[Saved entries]
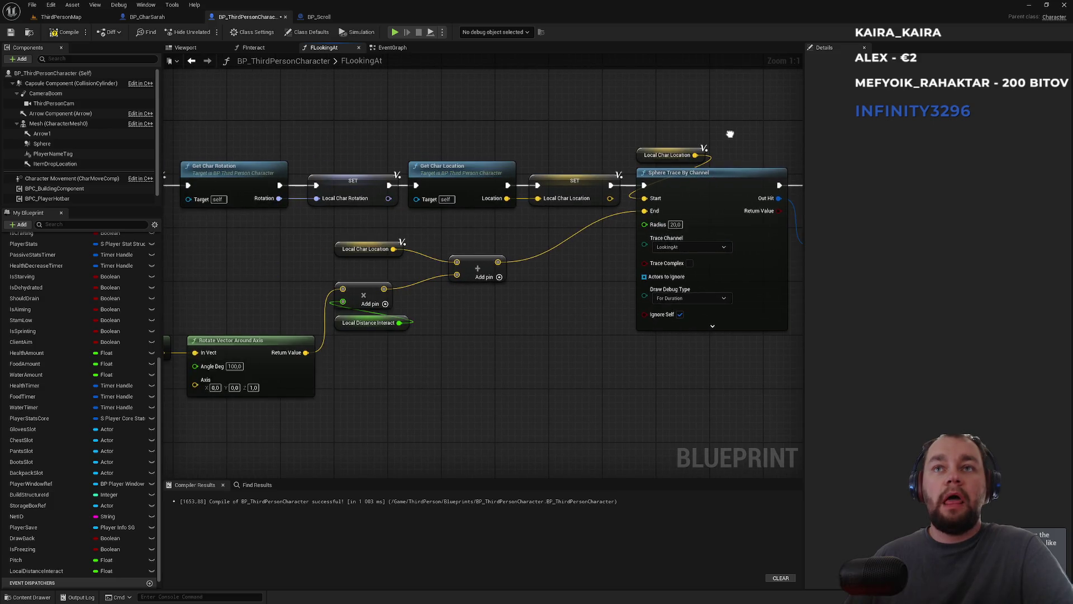
scroll(621, 252, down, 2)
mouse_move(286, 233)
mouse_down()
mouse_move(658, 376)
mouse_move(722, 303)
mouse_up()
mouse_move(703, 238)
mouse_down()
mouse_move(748, 243)
mouse_move(733, 197)
mouse_move(391, 193)
mouse_up()
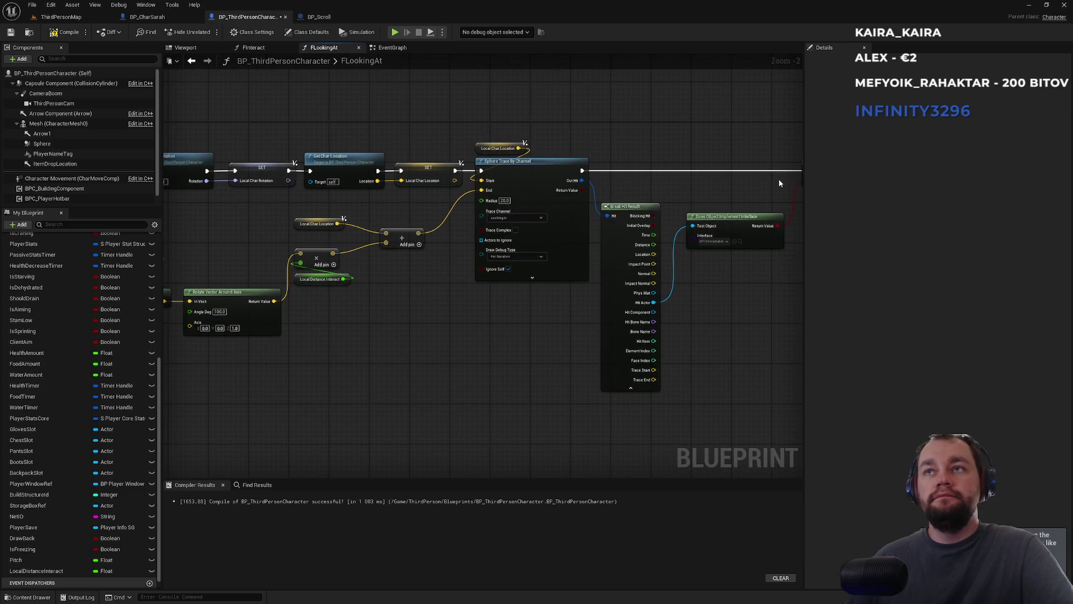
scroll(596, 169, up, 2)
mouse_move(633, 193)
mouse_down()
mouse_move(583, 194)
mouse_move(665, 183)
mouse_up()
Add a Print String 'Wohooo interactable object' on the Branch's True output, then return to ThirdPersonMap
text(print)
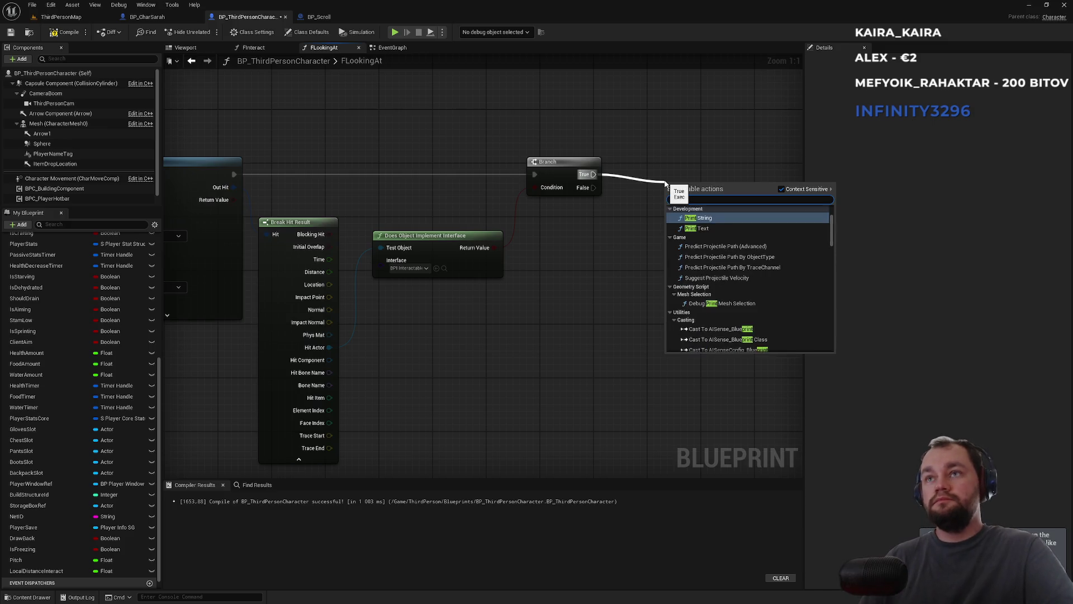
key(Return)
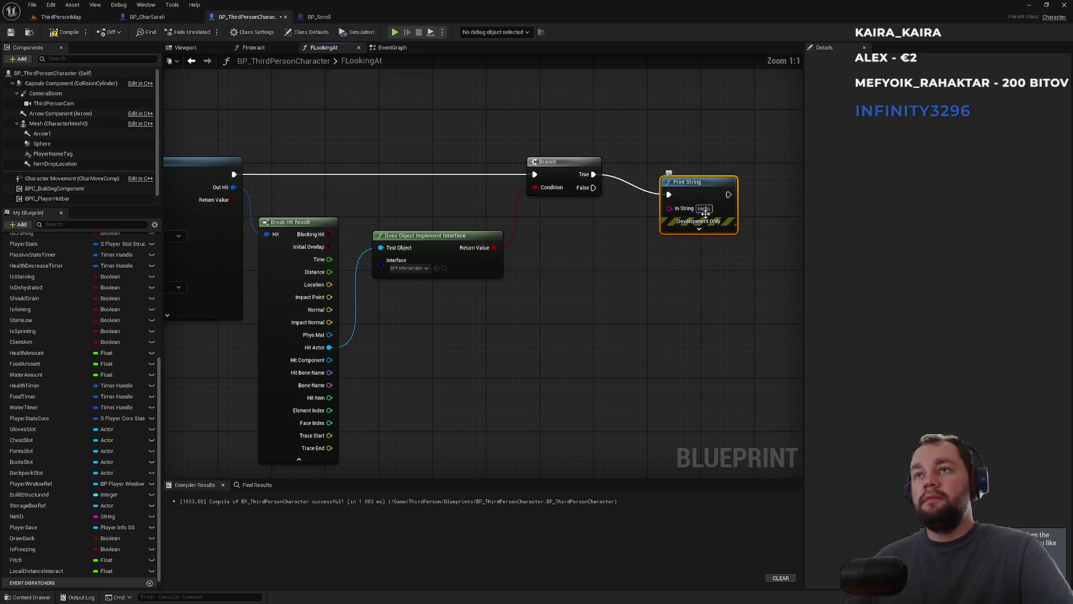
text(Wohooo inter)
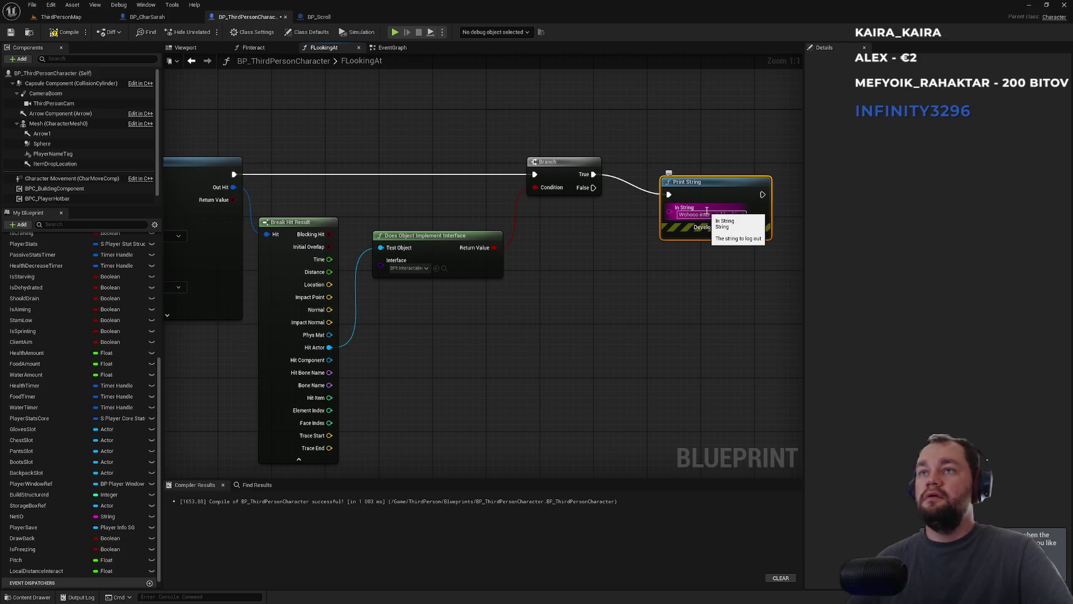
click(666, 306)
drag(731, 185, 702, 167)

→ BRIEF
Copy out only the lines beginning at the line with "mouse_move(633, 193)" and ending at the last line of the entries. Keep them exact; drop pictures.

→ FINISHED TASK
mouse_move(633, 193)
mouse_down()
mouse_move(583, 194)
mouse_move(665, 183)
mouse_up()
Add a Print String 'Wohooo interactable object' on the Branch's True output, then return to ThirdPersonMap
text(print)
key(Return)
text(Wohooo inter)
click(666, 306)
drag(731, 185, 702, 167)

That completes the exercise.